The use of
immune checkpoint inhibitors (ICI) is expanding with the approval for advanced/metastatic keratinocyte
carcinoma; however, most
tumors are non-aggressive. Local administration could broaden ICI, but adequate immune response might require an immune-attractive adjuvant such as ablative fractional
laser (AFL). Accordingly, this study aimed to explore intratumoral injection of anti-PD1 with and without AFL in
basal cell carcinoma (BCC), exploring anti-PD1 concentration, immune cell infiltration,
tumor response, and safety. This open-label, proof-of-concept trial investigated intratumoral anti-PD1 + AFL combination
therapy versus anti-PD1 or AFL monotherapy in 28 BCC patients. The primary endpoints were immune cell infiltration evaluated immunohistochemically and clinical
tumor response after 3 months. The secondary outcomes were tumoral
drug concentration and safety. The most robust response was obtained following intervention with combined anti-PD1+AFL, leading to a ~2.5-fold increase in CD3+ cells (p = 0.027), and
tumor reduction ≥25% in 73%, including two
tumors with complete remission. Upon anti-PD1 monotherapy, a slight decrease in CD3+ cells was observed while a non-significant increase following AFL was seen.

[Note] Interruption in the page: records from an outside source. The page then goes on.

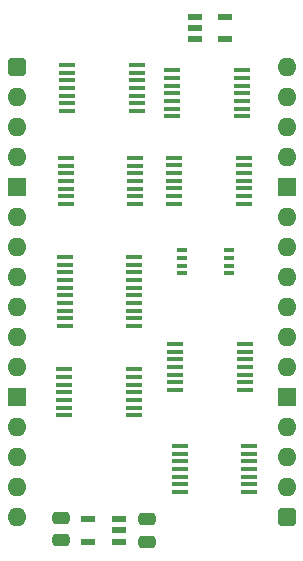
<source format=gts>
%TF.GenerationSoftware,KiCad,Pcbnew,7.0.5*%
%TF.CreationDate,2024-02-15T21:39:51+02:00*%
%TF.ProjectId,HCP65 MPU NMI,48435036-3520-44d5-9055-204e4d492e6b,V0*%
%TF.SameCoordinates,PX54c81a0PY37b6b20*%
%TF.FileFunction,Soldermask,Top*%
%TF.FilePolarity,Negative*%
%FSLAX46Y46*%
G04 Gerber Fmt 4.6, Leading zero omitted, Abs format (unit mm)*
G04 Created by KiCad (PCBNEW 7.0.5) date 2024-02-15 21:39:51*
%MOMM*%
%LPD*%
G01*
G04 APERTURE LIST*
G04 Aperture macros list*
%AMRoundRect*
0 Rectangle with rounded corners*
0 $1 Rounding radius*
0 $2 $3 $4 $5 $6 $7 $8 $9 X,Y pos of 4 corners*
0 Add a 4 corners polygon primitive as box body*
4,1,4,$2,$3,$4,$5,$6,$7,$8,$9,$2,$3,0*
0 Add four circle primitives for the rounded corners*
1,1,$1+$1,$2,$3*
1,1,$1+$1,$4,$5*
1,1,$1+$1,$6,$7*
1,1,$1+$1,$8,$9*
0 Add four rect primitives between the rounded corners*
20,1,$1+$1,$2,$3,$4,$5,0*
20,1,$1+$1,$4,$5,$6,$7,0*
20,1,$1+$1,$6,$7,$8,$9,0*
20,1,$1+$1,$8,$9,$2,$3,0*%
G04 Aperture macros list end*
%ADD10R,1.475000X0.450000*%
%ADD11R,0.950000X0.450000*%
%ADD12R,1.150000X0.600000*%
%ADD13R,1.250000X0.600000*%
%ADD14RoundRect,0.250000X0.475000X-0.250000X0.475000X0.250000X-0.475000X0.250000X-0.475000X-0.250000X0*%
%ADD15RoundRect,0.250000X-0.475000X0.250000X-0.475000X-0.250000X0.475000X-0.250000X0.475000X0.250000X0*%
%ADD16RoundRect,0.400000X-0.400000X-0.400000X0.400000X-0.400000X0.400000X0.400000X-0.400000X0.400000X0*%
%ADD17O,1.600000X1.600000*%
%ADD18R,1.600000X1.600000*%
G04 APERTURE END LIST*
D10*
%TO.C,IC13*%
X4301000Y172000D03*
X4301000Y-478000D03*
X4301000Y-1128000D03*
X4301000Y-1778000D03*
X4301000Y-2428000D03*
X4301000Y-3078000D03*
X4301000Y-3728000D03*
X10177000Y-3728000D03*
X10177000Y-3078000D03*
X10177000Y-2428000D03*
X10177000Y-1778000D03*
X10177000Y-1128000D03*
X10177000Y-478000D03*
X10177000Y172000D03*
%TD*%
%TO.C,IC11*%
X9923000Y-29498000D03*
X9923000Y-28848000D03*
X9923000Y-28198000D03*
X9923000Y-27548000D03*
X9923000Y-26898000D03*
X9923000Y-26248000D03*
X9923000Y-25598000D03*
X4047000Y-25598000D03*
X4047000Y-26248000D03*
X4047000Y-26898000D03*
X4047000Y-27548000D03*
X4047000Y-28198000D03*
X4047000Y-28848000D03*
X4047000Y-29498000D03*
%TD*%
D11*
%TO.C,IC10*%
X14027000Y-15535000D03*
X14027000Y-16185000D03*
X14027000Y-16835000D03*
X14027000Y-17485000D03*
X17977000Y-17485000D03*
X17977000Y-16835000D03*
X17977000Y-16185000D03*
X17977000Y-15535000D03*
%TD*%
D10*
%TO.C,IC9*%
X9940000Y-21934000D03*
X9940000Y-21284000D03*
X9940000Y-20634000D03*
X9940000Y-19984000D03*
X9940000Y-19334000D03*
X9940000Y-18684000D03*
X9940000Y-18034000D03*
X9940000Y-17384000D03*
X9940000Y-16734000D03*
X9940000Y-16084000D03*
X4064000Y-16084000D03*
X4064000Y-16734000D03*
X4064000Y-17384000D03*
X4064000Y-18034000D03*
X4064000Y-18684000D03*
X4064000Y-19334000D03*
X4064000Y-19984000D03*
X4064000Y-20634000D03*
X4064000Y-21284000D03*
X4064000Y-21934000D03*
%TD*%
%TO.C,IC8*%
X13445000Y-23450000D03*
X13445000Y-24100000D03*
X13445000Y-24750000D03*
X13445000Y-25400000D03*
X13445000Y-26050000D03*
X13445000Y-26700000D03*
X13445000Y-27350000D03*
X19321000Y-27350000D03*
X19321000Y-26700000D03*
X19321000Y-26050000D03*
X19321000Y-25400000D03*
X19321000Y-24750000D03*
X19321000Y-24100000D03*
X19321000Y-23450000D03*
%TD*%
%TO.C,IC7*%
X13174000Y-291000D03*
X13174000Y-941000D03*
X13174000Y-1591000D03*
X13174000Y-2241000D03*
X13174000Y-2891000D03*
X13174000Y-3541000D03*
X13174000Y-4191000D03*
X19050000Y-4191000D03*
X19050000Y-3541000D03*
X19050000Y-2891000D03*
X19050000Y-2241000D03*
X19050000Y-1591000D03*
X19050000Y-941000D03*
X19050000Y-291000D03*
%TD*%
%TO.C,IC6*%
X13335000Y-7672000D03*
X13335000Y-8322000D03*
X13335000Y-8972000D03*
X13335000Y-9622000D03*
X13335000Y-10272000D03*
X13335000Y-10922000D03*
X13335000Y-11572000D03*
X19211000Y-11572000D03*
X19211000Y-10922000D03*
X19211000Y-10272000D03*
X19211000Y-9622000D03*
X19211000Y-8972000D03*
X19211000Y-8322000D03*
X19211000Y-7672000D03*
%TD*%
D12*
%TO.C,IC5*%
X8640600Y-40193000D03*
X8640600Y-39243000D03*
X8640600Y-38293000D03*
X6040600Y-38293000D03*
X6040600Y-40193000D03*
%TD*%
D10*
%TO.C,IC4*%
X4174000Y-7702000D03*
X4174000Y-8352000D03*
X4174000Y-9002000D03*
X4174000Y-9652000D03*
X4174000Y-10302000D03*
X4174000Y-10952000D03*
X4174000Y-11602000D03*
X10050000Y-11602000D03*
X10050000Y-10952000D03*
X10050000Y-10302000D03*
X10050000Y-9652000D03*
X10050000Y-9002000D03*
X10050000Y-8352000D03*
X10050000Y-7702000D03*
%TD*%
D13*
%TO.C,IC2*%
X15133000Y4252000D03*
X15133000Y3302000D03*
X15133000Y2352000D03*
X17633000Y2352000D03*
X17633000Y4252000D03*
%TD*%
D10*
%TO.C,IC1*%
X13826000Y-32086000D03*
X13826000Y-32736000D03*
X13826000Y-33386000D03*
X13826000Y-34036000D03*
X13826000Y-34686000D03*
X13826000Y-35336000D03*
X13826000Y-35986000D03*
X19702000Y-35986000D03*
X19702000Y-35336000D03*
X19702000Y-34686000D03*
X19702000Y-34036000D03*
X19702000Y-33386000D03*
X19702000Y-32736000D03*
X19702000Y-32086000D03*
%TD*%
D14*
%TO.C,C8*%
X11049000Y-40202400D03*
X11049000Y-38302400D03*
%TD*%
D15*
%TO.C,C9*%
X3784600Y-38182000D03*
X3784600Y-40082000D03*
%TD*%
D16*
%TO.C,J2*%
X0Y0D03*
D17*
X0Y-2540000D03*
X0Y-5080000D03*
X0Y-7620000D03*
D18*
X0Y-10160000D03*
D17*
X0Y-12700000D03*
X0Y-15240000D03*
X0Y-17780000D03*
X0Y-20320000D03*
X0Y-22860000D03*
X0Y-25400000D03*
D18*
X0Y-27940000D03*
D17*
X0Y-30480000D03*
X0Y-33020000D03*
X0Y-35560000D03*
X0Y-38100000D03*
D16*
X22860000Y-38100000D03*
D17*
X22860000Y-35560000D03*
X22860000Y-33020000D03*
X22860000Y-30480000D03*
D18*
X22860000Y-27940000D03*
D17*
X22860000Y-25400000D03*
X22860000Y-22860000D03*
X22860000Y-20320000D03*
X22860000Y-17780000D03*
X22860000Y-15240000D03*
X22860000Y-12700000D03*
D18*
X22860000Y-10160000D03*
D17*
X22860000Y-7620000D03*
X22860000Y-5080000D03*
X22860000Y-2540000D03*
X22860000Y0D03*
%TD*%
M02*

</source>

Tumor reduction ≥25% was seen in 45% and 50%, respectively, after anti-PD1 and AFL monotherapy. The CD8/CD3 ratio remained unchanged after anti-PD1+AFL and anti-PD1 monotherapy, while AFL led to a decreased ratio. A non-significant decline in the Foxp3/CD3 ratio was observed for all groups. Side-effects were mild with no systemic
drug concentration detected. Intratumoral anti-PD1 injection is feasible, and a single exposure to locally injected anti-PD1 with adjuvant AFL increased immune cell infiltration and reduction in BCC with limited side-effects.